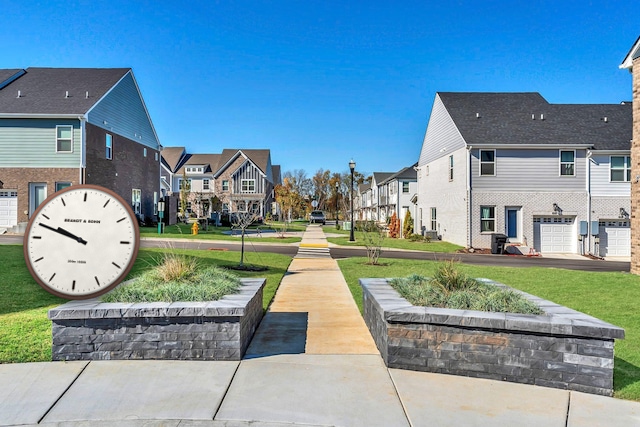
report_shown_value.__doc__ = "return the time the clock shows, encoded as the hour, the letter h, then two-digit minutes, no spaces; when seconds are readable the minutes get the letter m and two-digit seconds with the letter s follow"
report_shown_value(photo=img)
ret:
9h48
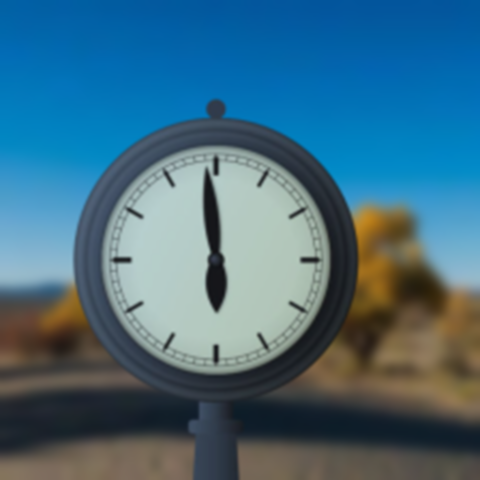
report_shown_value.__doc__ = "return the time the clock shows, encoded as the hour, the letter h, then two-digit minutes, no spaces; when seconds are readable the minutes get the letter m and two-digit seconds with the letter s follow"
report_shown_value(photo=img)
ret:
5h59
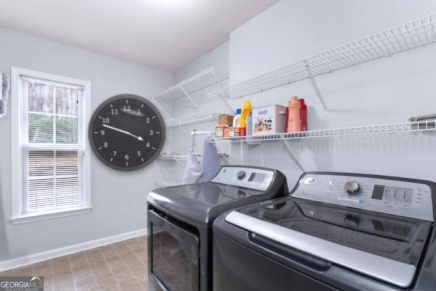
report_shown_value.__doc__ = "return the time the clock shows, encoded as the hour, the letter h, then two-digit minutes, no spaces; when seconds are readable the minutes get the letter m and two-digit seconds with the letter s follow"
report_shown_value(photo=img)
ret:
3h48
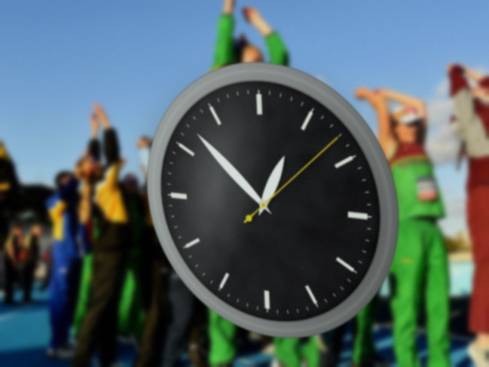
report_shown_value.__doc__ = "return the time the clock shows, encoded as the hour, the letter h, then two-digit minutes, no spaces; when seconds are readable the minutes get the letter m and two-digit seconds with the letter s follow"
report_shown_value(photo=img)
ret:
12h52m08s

########################################

EXERCISE DIRECTIONS:
Copy every one of the lines above word for word, and leave the pictures out.

FULL OUTPUT:
report_shown_value.__doc__ = "return the time the clock shows, encoded as the hour, the letter h, then two-digit minutes, no spaces; when seconds are readable the minutes get the letter m and two-digit seconds with the letter s follow"
report_shown_value(photo=img)
ret:
9h48
report_shown_value.__doc__ = "return the time the clock shows, encoded as the hour, the letter h, then two-digit minutes, no spaces; when seconds are readable the minutes get the letter m and two-digit seconds with the letter s follow"
report_shown_value(photo=img)
ret:
5h59
report_shown_value.__doc__ = "return the time the clock shows, encoded as the hour, the letter h, then two-digit minutes, no spaces; when seconds are readable the minutes get the letter m and two-digit seconds with the letter s follow"
report_shown_value(photo=img)
ret:
3h48
report_shown_value.__doc__ = "return the time the clock shows, encoded as the hour, the letter h, then two-digit minutes, no spaces; when seconds are readable the minutes get the letter m and two-digit seconds with the letter s follow"
report_shown_value(photo=img)
ret:
12h52m08s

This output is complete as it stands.